Latest update November 21st, 2024 1:00 AM
Aug 30, 2024 Features / Columnists, The GHK Lall Column
Kaieteur News – For he’s a jolly good fellow. For he’s a jolly good fellow… That would be CEO of Fulcrum LNG, Jesus Bronchalo. He is Guyana’s newly minted gas monetization man. That’s like saying that the IMF works in the best interests of countries to which it offers those Mafia type loan shark deals that they can’t refuse. For Guyanese who may be focusing on Senor Bronchalo and his born on the run company, Fulcrum, take it from me: that is barking up the wrong tree.
Senor Bronchalo didn’t take his leave from Exxon after 19 years. No folks, he was spun off by Exxon to set up shop in the Nevada desert in what was a nimble piece of corporate footwork. Bronchalo left and then he had this come-to-Jesus vision. The result is Fulcrum, LNG. Where is God when I need him to guide along these primrose paths… Hip, hip, hooray for Bronchalo with a half curtsy to Alistair Routledge and Exxon for coming up with another stunner for a winner. Who else but a former company insider deep in its Guyana operations!
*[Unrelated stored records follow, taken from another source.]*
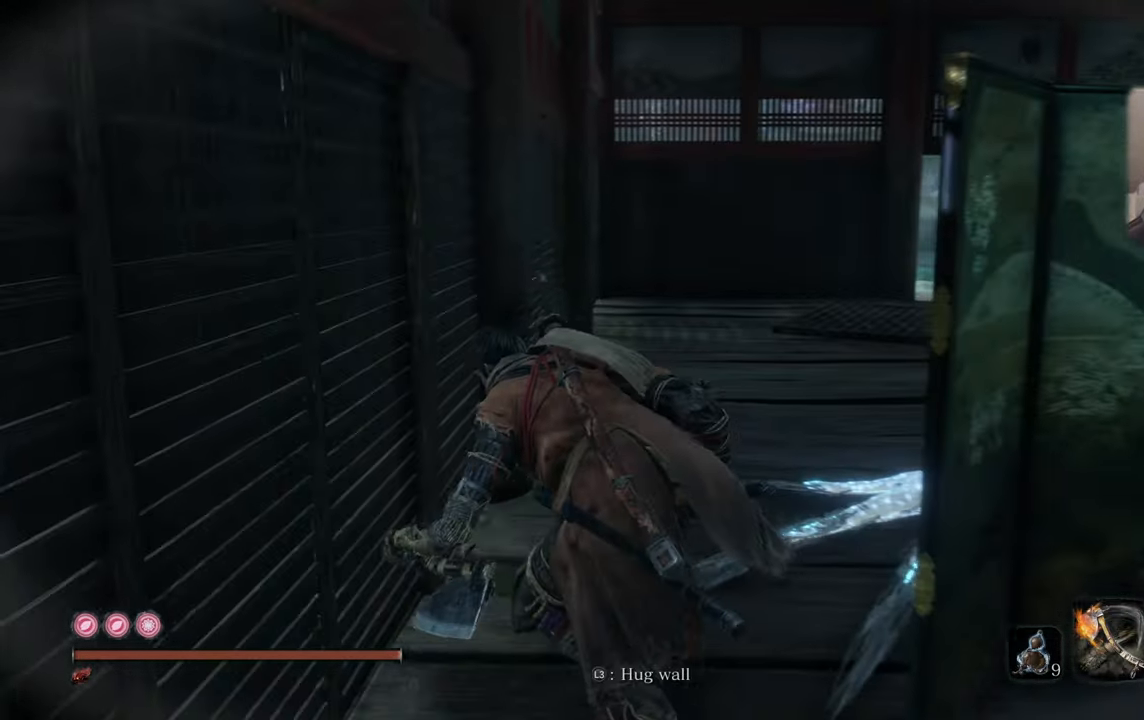
{"buttons": [], "left_stick": "center", "right_stick": "right", "events": [[116, "right_stick", "right"], [483, "left_stick", "center"]]}
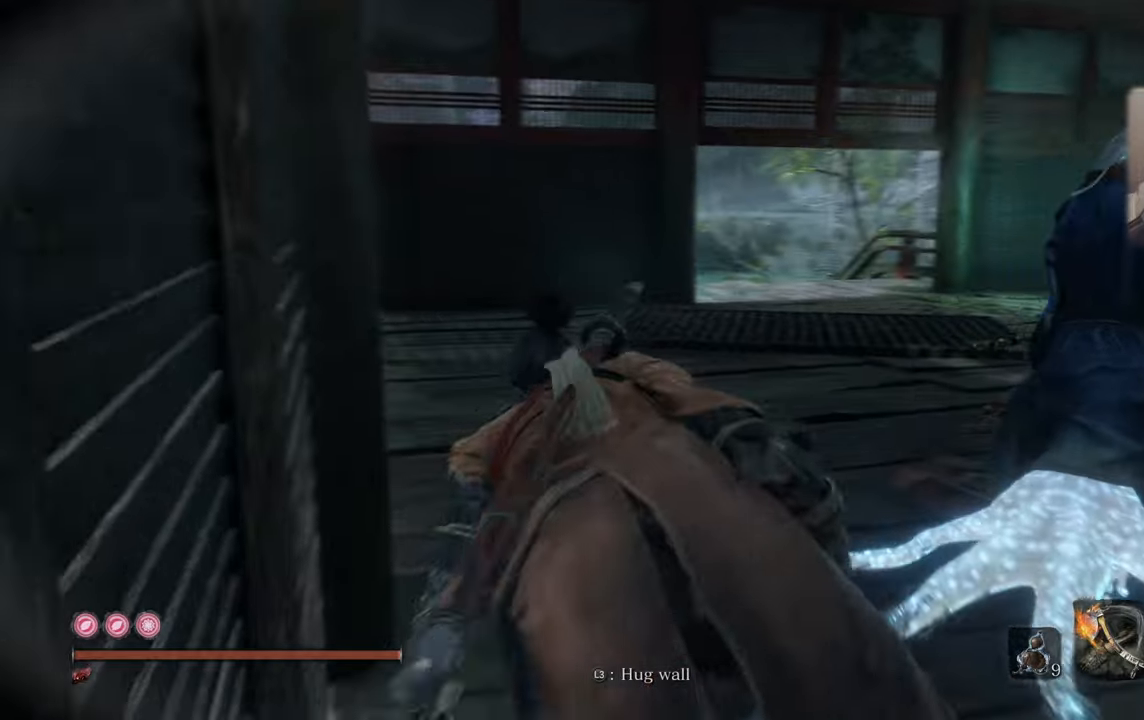
{"buttons": [], "left_stick": "center", "right_stick": "up-right", "events": [[133, "right_stick", "center"], [317, "right_stick", "up-right"]]}
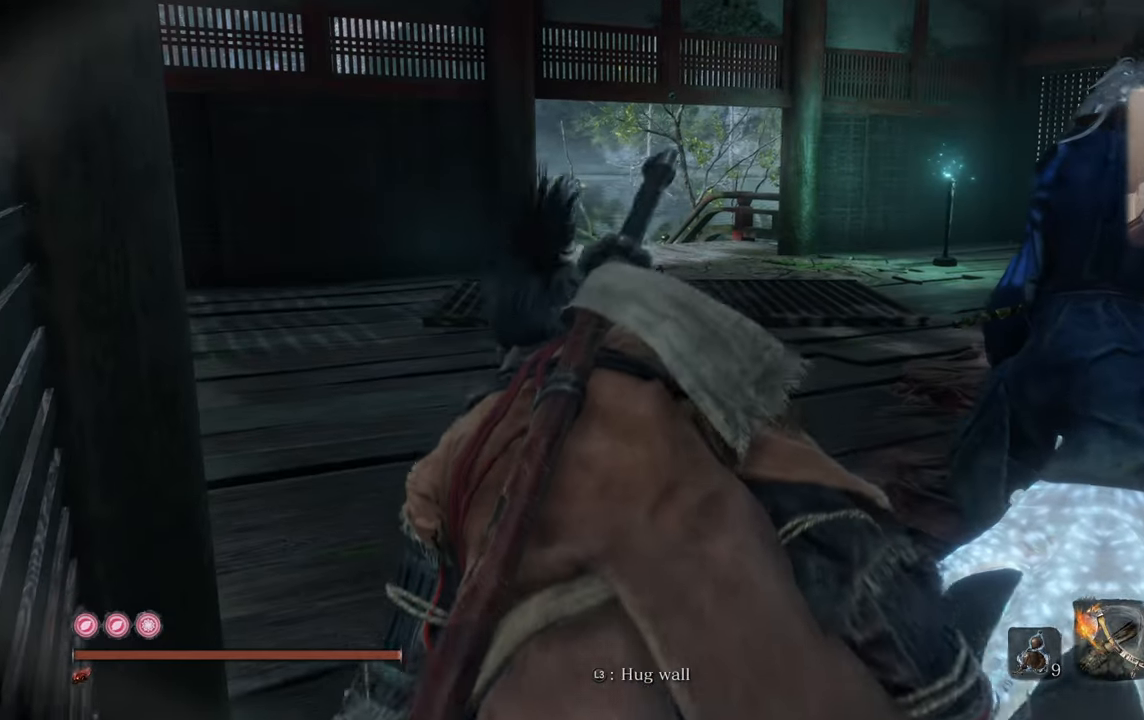
{"buttons": [], "left_stick": "up-right", "right_stick": "center", "events": [[67, "right_stick", "center"], [467, "left_stick", "up-right"]]}
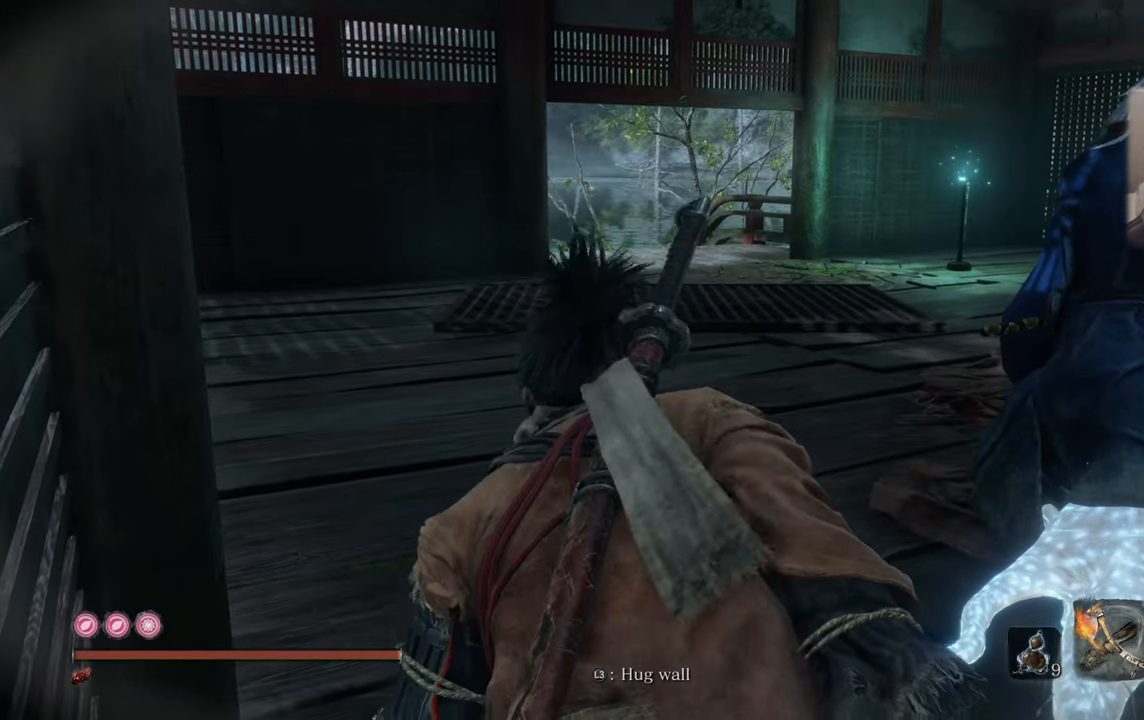
{"buttons": [], "left_stick": "up", "right_stick": "center", "events": [[267, "R3", "down"], [333, "R3", "up"], [333, "left_stick", "up"]]}
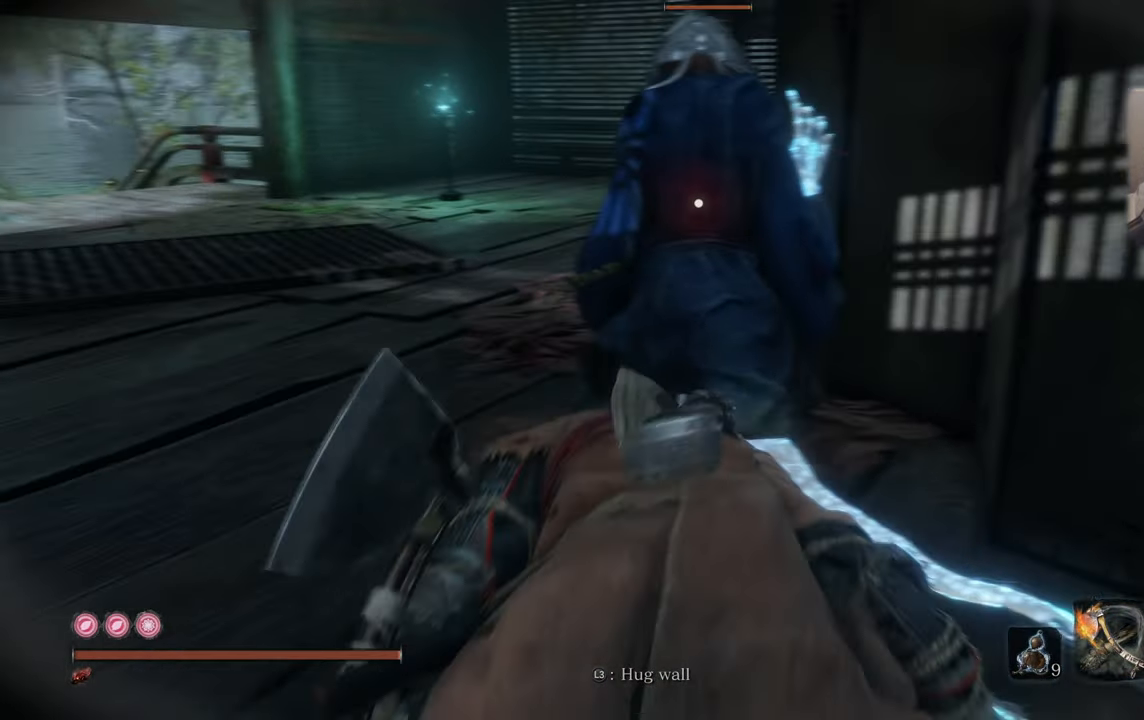
{"buttons": [], "left_stick": "center", "right_stick": "center", "events": [[217, "R1", "down"], [317, "R1", "up"], [400, "left_stick", "center"]]}
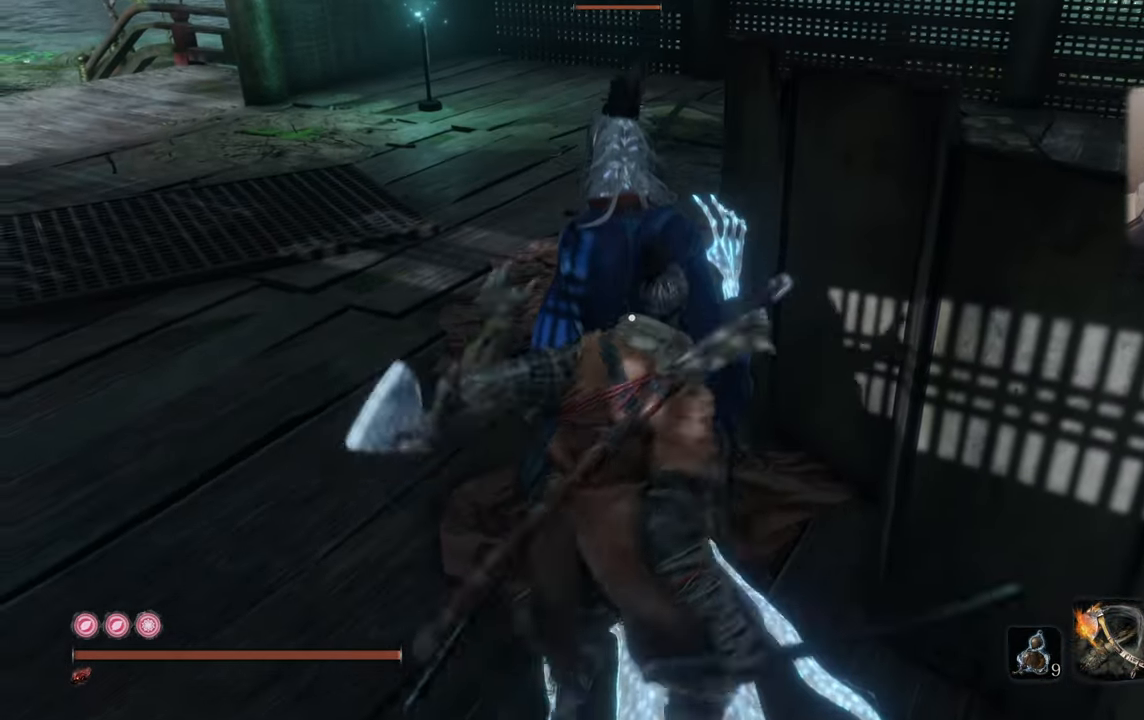
{"buttons": [], "left_stick": "center", "right_stick": "center", "events": []}
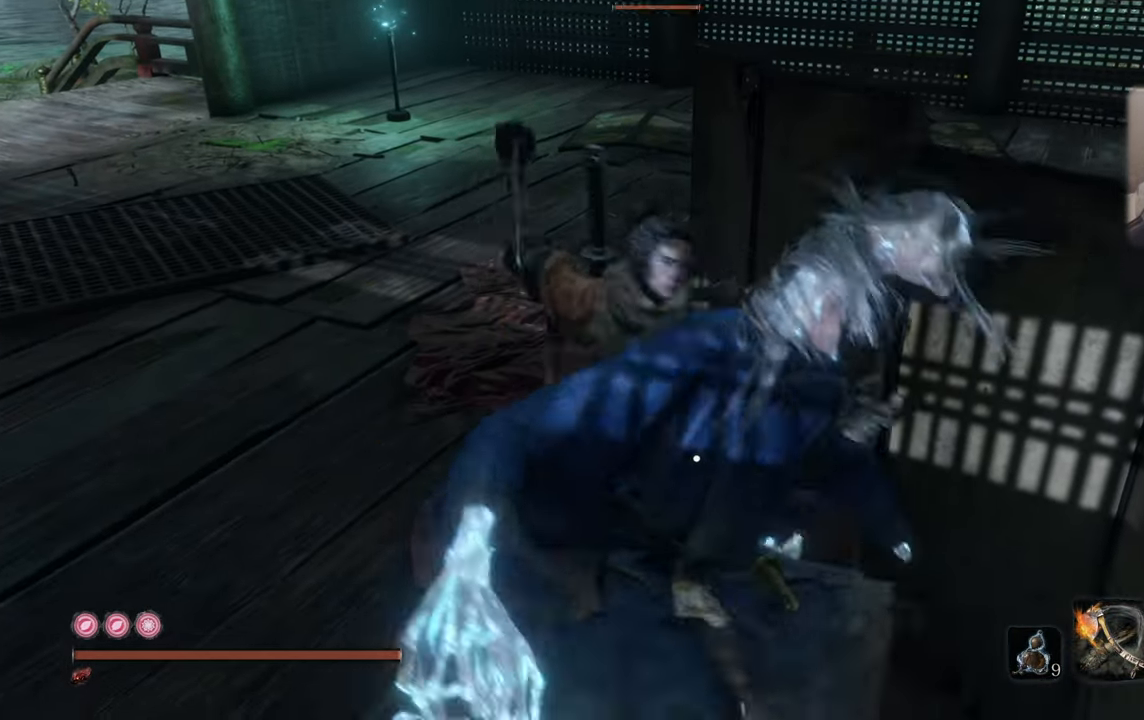
{"buttons": [], "left_stick": "center", "right_stick": "center", "events": []}
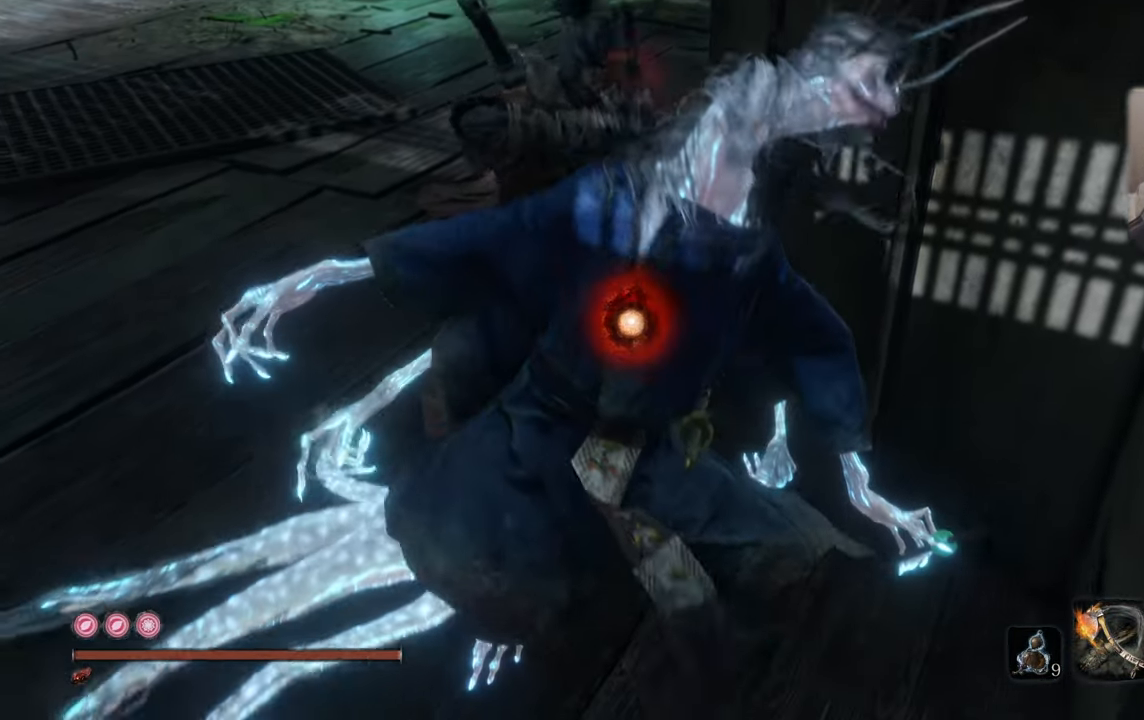
{"buttons": [], "left_stick": "center", "right_stick": "center", "events": []}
Bottom line reality amounts to this: if any Guyanese is ready to be such a sucker as to fall for that one, then go right ahead. They can go ahead and make their own day without any help from me. Exxon and Bronchalo did not divest themselves of each other after 19 mutually fruitful years. No siree, Bob: Exxon just diversified into Guyana’s gas with its trusted corporate soldier Bronchalo as the captain of that commercial ship that made its appearance in sunny Nevada. Exxon even got a man with a name that would make Guyanese swoon, even an atheist like Bharrat Jagdeo. Man! do these guys operating out of Texas write the book on how to wheel and deal with oil and gas… Incidentally, I hope that there isn’t anybody in Guyana who harboured the thought that Exxon was going to stand idly by and relax its stranglehold on this country’s oil and gas sector, by letting the gas business go to some stranger. Why, even the Chinese partner in the Exxon-spearheaded offshore oil consortium was edged out of the 17 headed bidding field. Somebody at Natural Resources made sure that there were no slipups, and that everything had just the right appearance. I would not be surprised if somebody from the national tender board present during the bidding proceedings in the capacity as a special consultant relative to how these delicate matters (bids) are handled.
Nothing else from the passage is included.